Scientific classification
- Kingdom: Animalia
- Phylum: Arthropoda
- Clade: Pancrustacea
- Class: Insecta
- Order: Lepidoptera
- Family: Gracillariidae
- Genus: Gibbovalva
- Species: G. quadrifasciata
- Binomial name: Gibbovalva quadrifasciata (Stainton, 1863)
- Synonyms: Gracilaria quadrifasciata Stainton, 1863 ; Gracilaria ordinatella Meyrick, 1880 ; Gibbovalva ornatella Kuznetzov, 1999 ;

= Gibbovalva quadrifasciata =

- Authority: (Stainton, 1863)

Species of moth

Gibbovalva quadrifasciata is a moth of the family Gracillariidae.
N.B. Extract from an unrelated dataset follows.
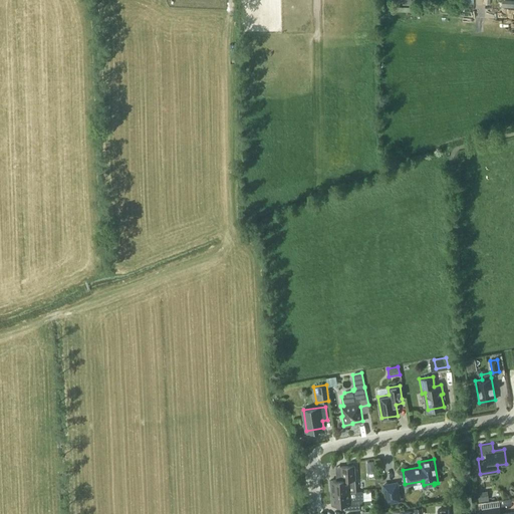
[(330,480),(331,492),(350,491),(350,492),(355,491),(354,465),(341,466),(342,479),(330,480)]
It is known from Australia (New South Wales, Queensland), China (Yunnan, Guangdong, Hong Kong), India (Karnataka, West Bengal), Java, Japan (Honshū, the Ryukyu Islands, Shikoku), Myanmar, Sri Lanka and Taiwan.

The wingspan is 7-8.5 mm.

The larvae feed on Alseodaphne semecarpifolia, Cinnamomum species (Cinnamomum camphora, Cinnamomum cassia and Cinnamomum japonicum), Litsea species (including Litsea dealbata, Litsea japonica and Litsea monopetala), Neolitsea polyantha, Persea americana, Persea thunbergii and Phoebe lanceolata. They mine the leaves of their host plant.